Bethune Cookman Band Director Recognized

February 21, 2008 · Print This Article

Donovan Wells calls himself a country boy who grew up fishing and tending patches of vegetables on the family farm in Virginia, even earning money for school by packing hams in Smithfield.But the director of bands — including the Marching Wildcats — at Bethune-Cookman University in Daytona Beach has reached out far beyond the banks of Virginia’s James River, and not only with his music.

This month, he’s among the ambassadors of Historically Black Colleges and Universities (HBCU) featured in a free booklet titled “Profiles in Pride: March of the Mighty,” available at all Wal-Mart stores. Kraft, the other project sponsor, ensured the booklet’s food element, and Wells contributed the Crispy Fried Fish recipe he and his father have always used.

Editors chose marching bands as the focus of the ninth “Profiles in Pride” Black History Month publishing project to salute them “as highly regarded symbols of school spirit and showmanship — and for their exemplary work as ambassadors of their schools’ powerful legacies.”

On the page devoted to Wells and the high-profile Marching Wildcats, he answers a question about how being a band member instills lifelong values. Ask him about his fish recipe, and he immediately goes to the source of many of his lifelong values, his father, P.D., a model of a hard worker.

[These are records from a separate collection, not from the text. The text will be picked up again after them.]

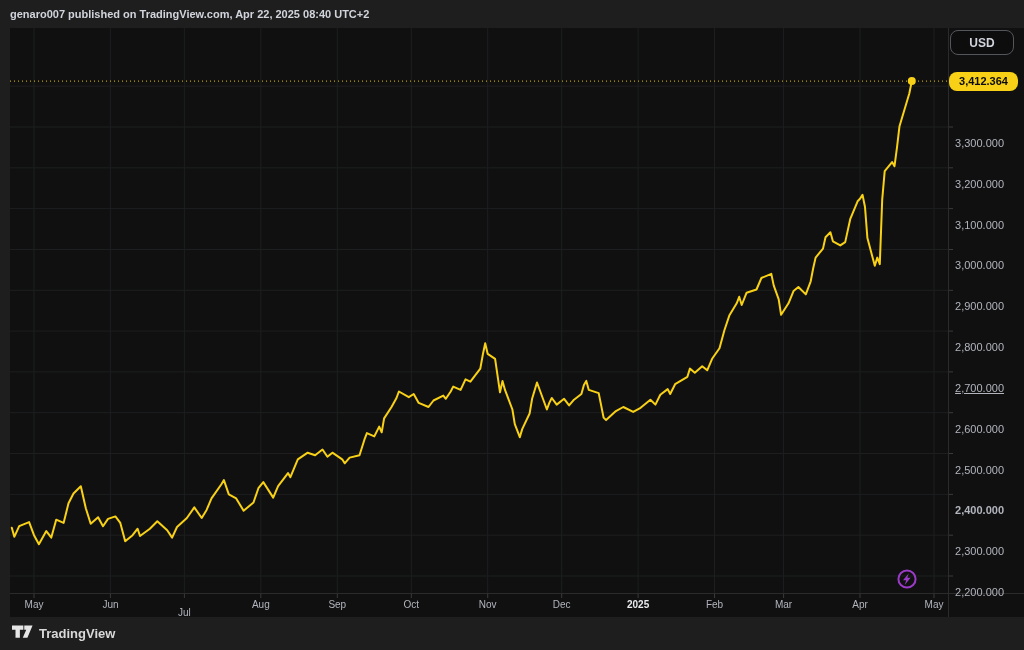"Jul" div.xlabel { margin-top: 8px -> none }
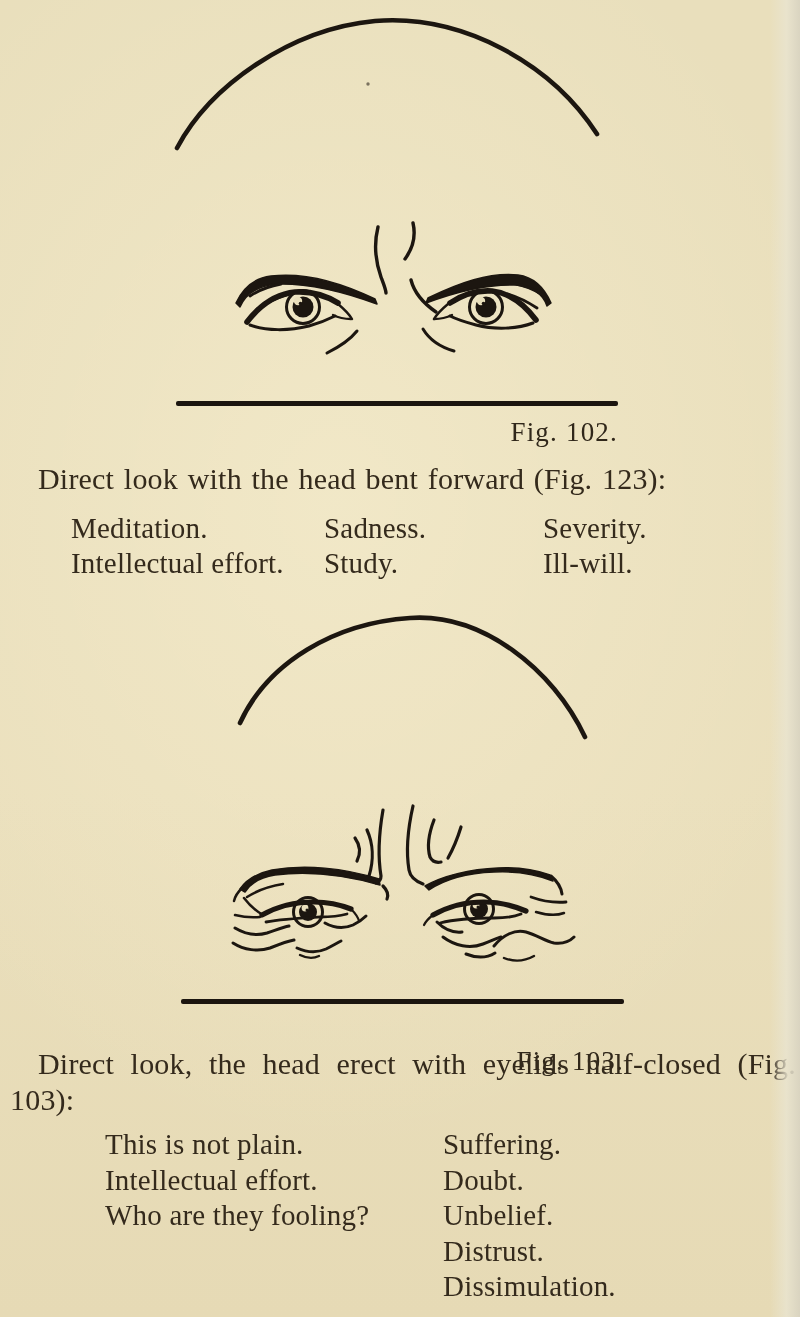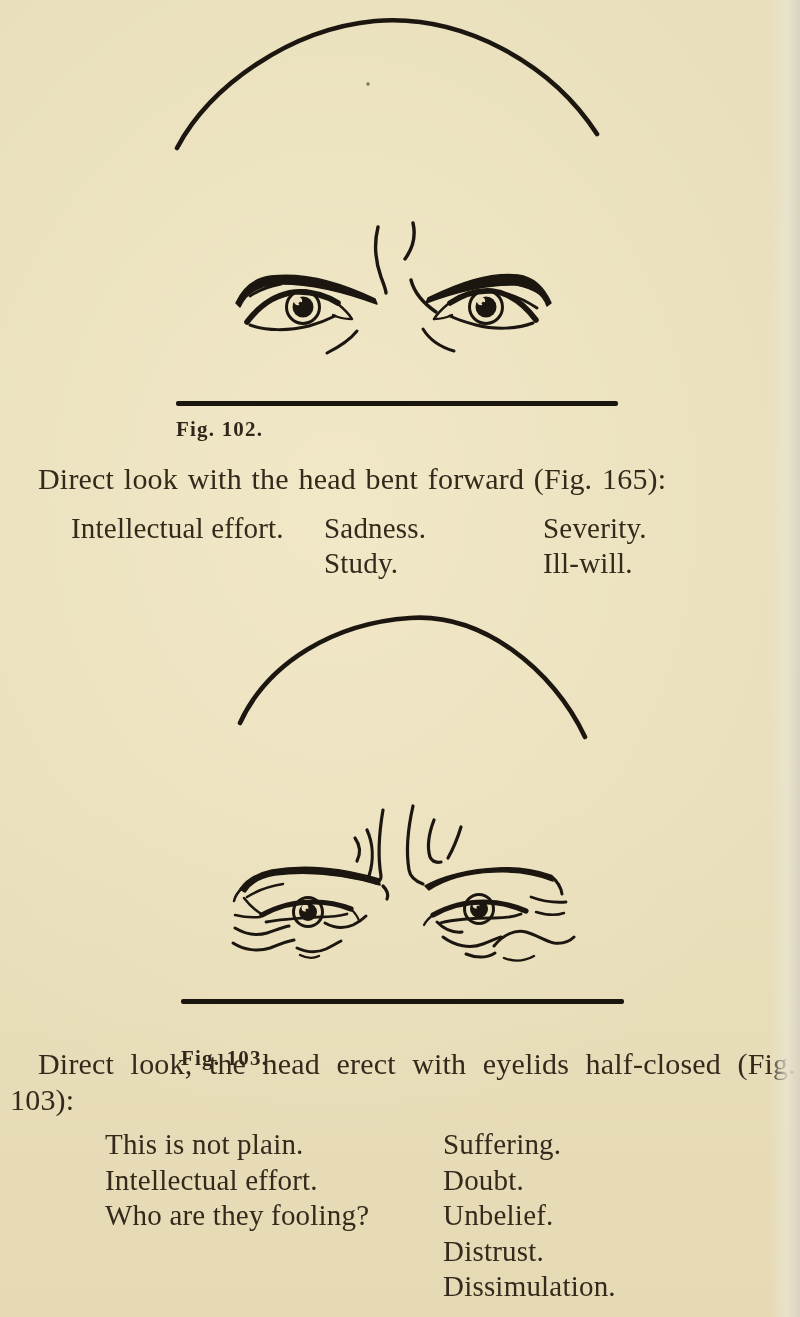"Fig. 102." .fig-caption { font-size: 21px -> 27px; font-weight: bold -> none; text-align: left -> right }
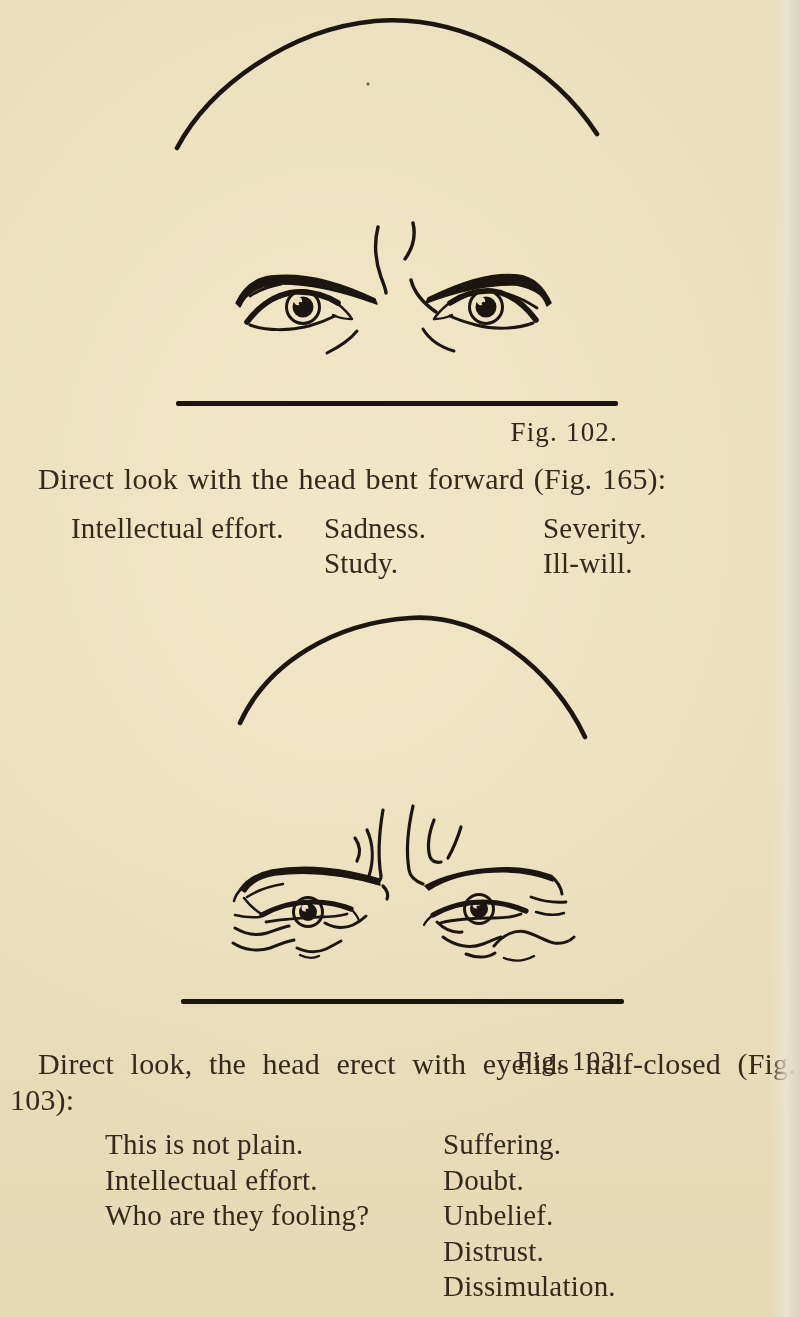"Direct look with the head" div.para { text: 165 -> 123 }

“My mom was the cook, but, when it came to frying fish, my dad did that,” he said recently by phone from his office on campus. “He had two other jobs, but he was also a commercial fisherman, working nets and pulling crab pots in the Chesapeake Bay.”

The senior Wells, now 73, also worked for the federal government as a nuclear welder and served as a minister.

Whenever Donovan Wells, 45, visits his parents in Virginia or they visit him and his family in Florida, it’s time for a fishing expedition.

The huge James River, where tidal waters extend far into Virginia, requires bottom fishing, more like deep-sea fishing. Wells wasn’t used to seeing the bottom, and certainly never saw the fish until he caught it.

Here in Florida — and in Mosquito Lagoon, one of his favorite fishing holes — “you sight cast for them,” Wells said. “If the fishes’ skills are better than yours, you won’t catch them.”

Some of his favorite fish are spots, red snapper and grouper. “But I really love crabs,” he said. “I always loved the water, anything to do with the water. I get that from my dad.”